The pure (normalized) color is made up of more than 35% green, which is
much closer to the 50% green of Cyan than the 0% green in Blue, and only
slightly closer to the 25% green in Azure.
Could you argue that the color of the sky is closest to Azure? Sure. Could you argue that Azure is a Blue hue? Yeah. But you gotta admit that whatever color the sky is in this picture, it is much closer to Cyan than pure Blue! Food for thought.
The "No Green Sky" Theory
Theory: The sky usually never contains pure greens, and so it is psychologically difficult for people to recognize that on a bright summer day the sky could, in fact, be 50% green.
Another "sky theory" and the one I think is most correct.
Green lies right in the middle of the visible spectrum, and so it makes up many of the "mirage" versions of spectral colors (for instance mirage yellow is, in fact, 50% red and 50% green), and unlike in RGB screens, a mirage blue can also exist in the sky that is 50% green and 50% violet! Because white light from the sun covers a wide spectrum when the atmosphere scatters shorter wavelength light (blue and violet) the atmosphere glows blue.
This scattering makes the sun itself slightly yellow in the sky because if you smear all the blue and violet light across the sky, the remaining light (Red, Yellow, and Green) looks like spectral yellow (Yellow light) and mirage yellow (Red light + Green light). As the sunlight is filtered through more and more of the atmosphere (near sunrise and sunset) the light from the sun is more and more filtered and the remaining light (Red, and Yellow) makes the sun look orange from spectral orange and mirage orange (Red light + Yellow light), then finally almost pure red right as the sun passes the horizon.
Unfortunately green being in the middle of the spectrum hardly ever gets to be it's own color in the sky because it either gets lumped into white when red and green is near same levels, or into either a yellow or cyan mirage color when either blue or red is much lower (depending on the position of the sun and the part of the sky you are looking at). Therefore, the colors of the sky get broadly grouped into blue (sky), yellow (noon sun) and red/orange (sunset sun/sky). This is why most plants have settled on green leaves, because they can absorb direct light from the sun (red) and indirect light from the sky (blue), but also reflect the middle of the spectrum (green) to keep cool.
All this to say that because the cyan and blue parts of the sky are usually present together in a smooth gradient, and so it often just gets lumped together as "blue" for simplicity. *Le sigh.*
We are Just Like Pre-Orange Civilizations
The most interesting part about living in a pre-Cyan point in human history is that we have a pretty close corollary into understanding why "red-heads" are not called "orange-heads."

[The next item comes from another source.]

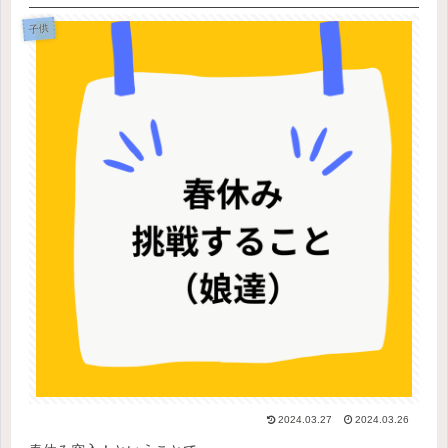
子供
2024.03.27
2024.03.26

The RGB/CMYK model gives the proper orders of colors, and puts Cyan on the same level as Red, Yellow, Green, and Blue
Secondary colors
From: https://en.wikipedia.org/wiki/Secondary_color#RGB_and_CMYK
I disagree with the above list of colors calling the color between Blue and Magenta "Violet" in
RGB - it should be "Purple" to indicate it is fundamentally different
than "Violet'. Purple is NOT a mirage version of Violet as mirage
Violet would require a visible color of shorter-wavelength, but spectral Violet
is the limit of human vision, and colors in a violet hue would still require a spectral Violet
light of shorter wavelength; which is NOT present in RGB screens. Fight
me, Wikipedia!
What To Do, What To Do?
Unfortunately, as with the continued use of the Imperial measurement system in the United States, the unrecognized status of Cyan as a distinct different primary color from Blue is probably something we will have to live with. However, we don't have to live in darkness. We can educate our fellow citizens and maybe someday Cyan will finally get the attention it deserves in art classes and elementary schools!
Someday Cyan will get it's day in the sun; even though it has always been right there in front of us in the rainbow.